▸ **What to work on**
Examine the entries and show every line in which the word "blackish" is found.

▸ **Source information**

........

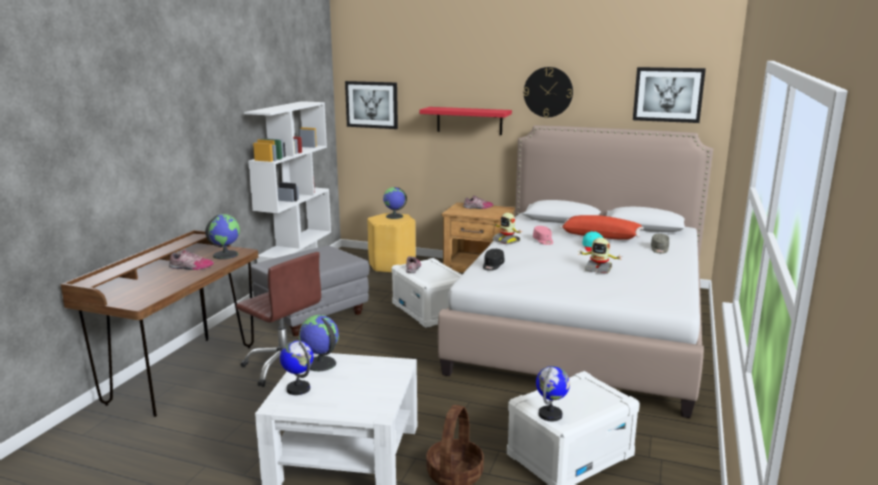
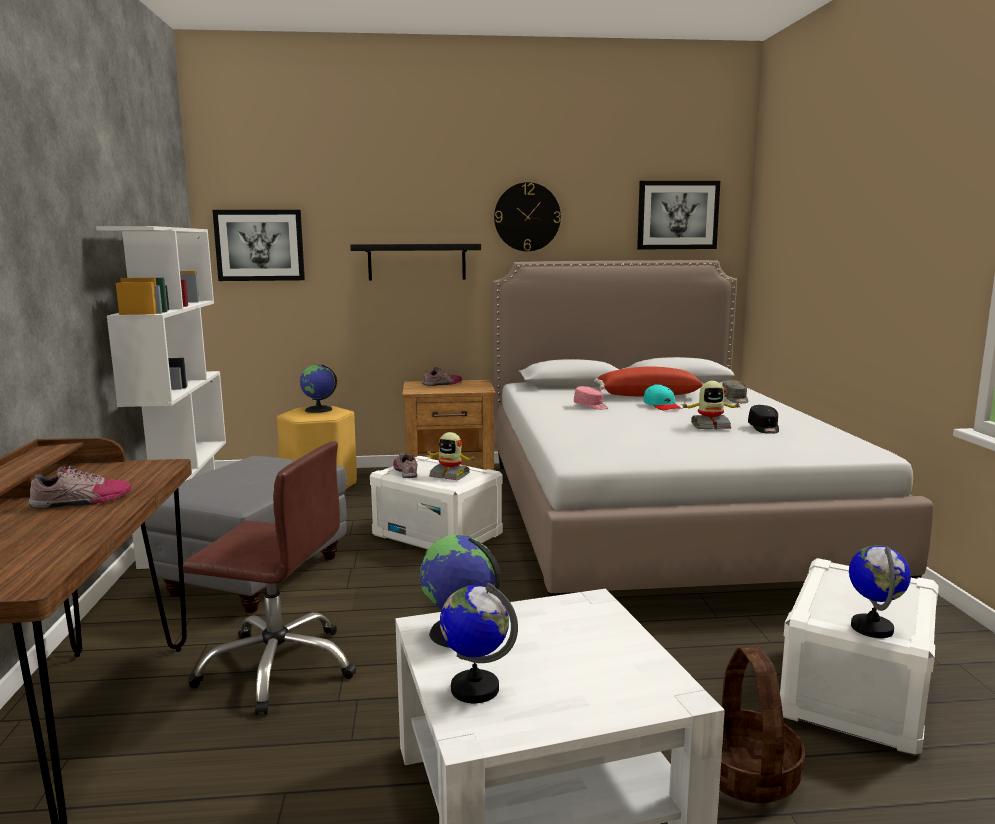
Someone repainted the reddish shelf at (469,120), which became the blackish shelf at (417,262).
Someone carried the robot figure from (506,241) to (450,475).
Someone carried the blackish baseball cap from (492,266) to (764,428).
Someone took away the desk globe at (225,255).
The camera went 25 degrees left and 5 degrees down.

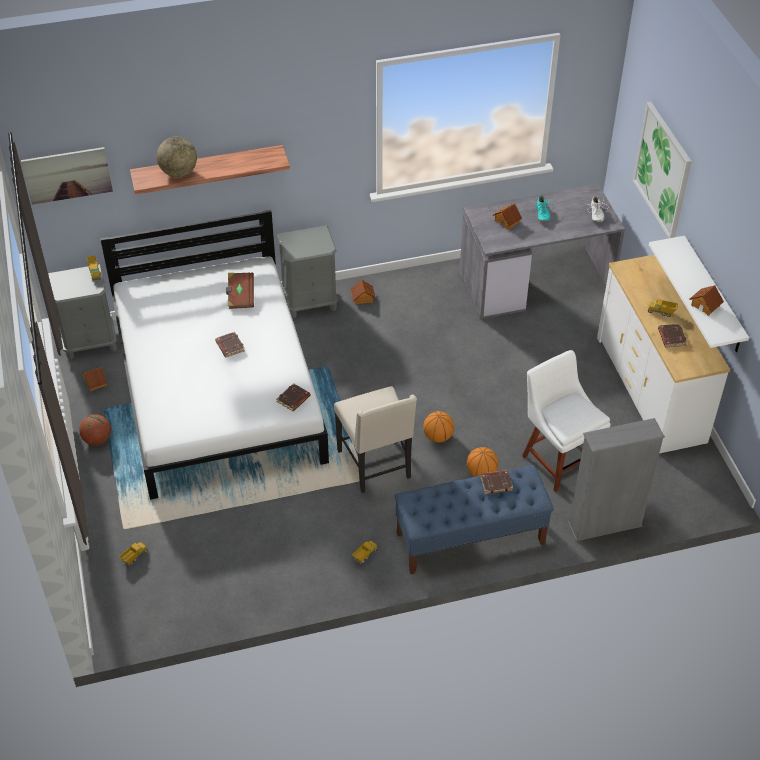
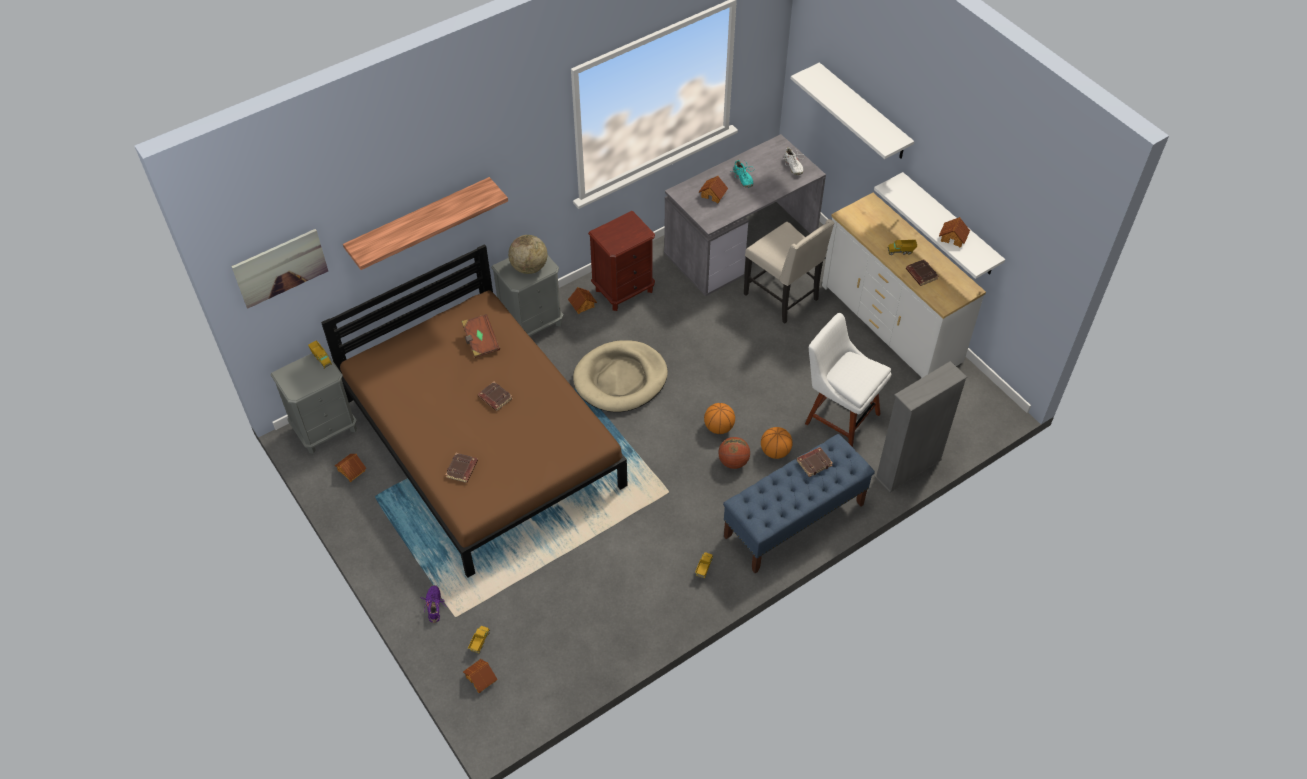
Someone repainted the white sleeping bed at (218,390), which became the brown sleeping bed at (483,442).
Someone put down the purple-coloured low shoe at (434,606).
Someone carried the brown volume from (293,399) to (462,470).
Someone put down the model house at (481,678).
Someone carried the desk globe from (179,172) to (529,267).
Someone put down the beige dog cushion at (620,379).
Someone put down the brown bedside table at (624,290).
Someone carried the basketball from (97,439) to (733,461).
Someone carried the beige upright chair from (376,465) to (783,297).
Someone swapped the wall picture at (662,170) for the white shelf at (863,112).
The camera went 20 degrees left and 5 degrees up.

........

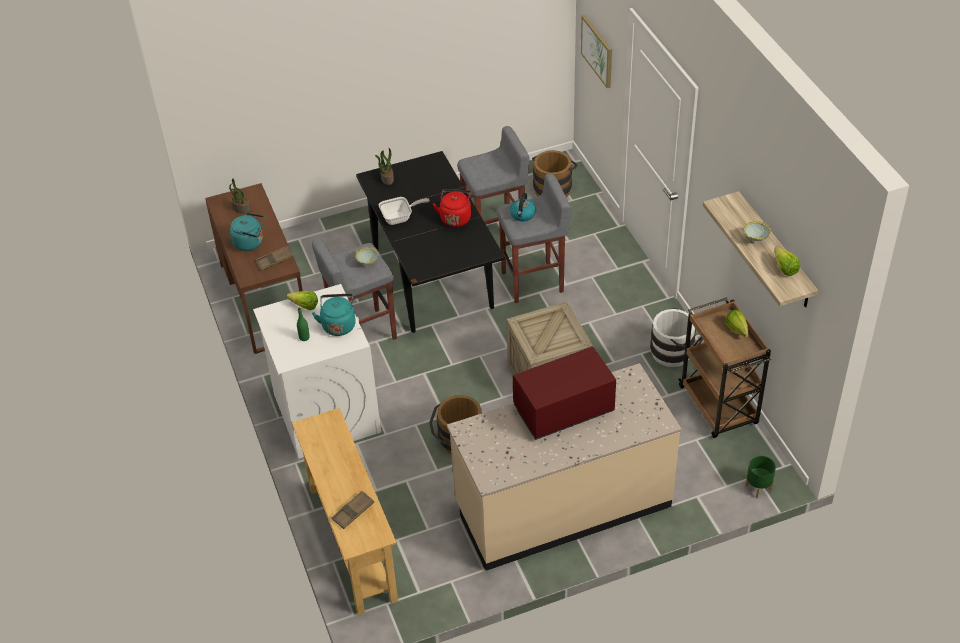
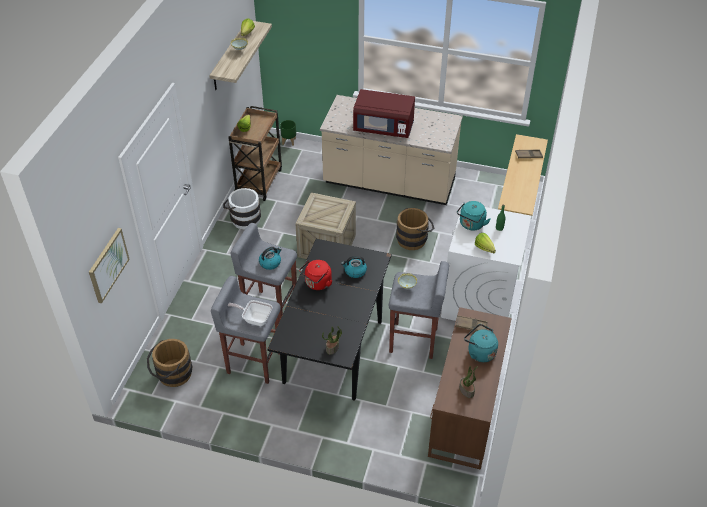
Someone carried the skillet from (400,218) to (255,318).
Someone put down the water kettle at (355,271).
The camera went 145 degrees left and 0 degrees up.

........

▸ **Answer to this task**
Someone repainted the reddish shelf at (469,120), which became the blackish shelf at (417,262).
Someone carried the blackish baseball cap from (492,266) to (764,428).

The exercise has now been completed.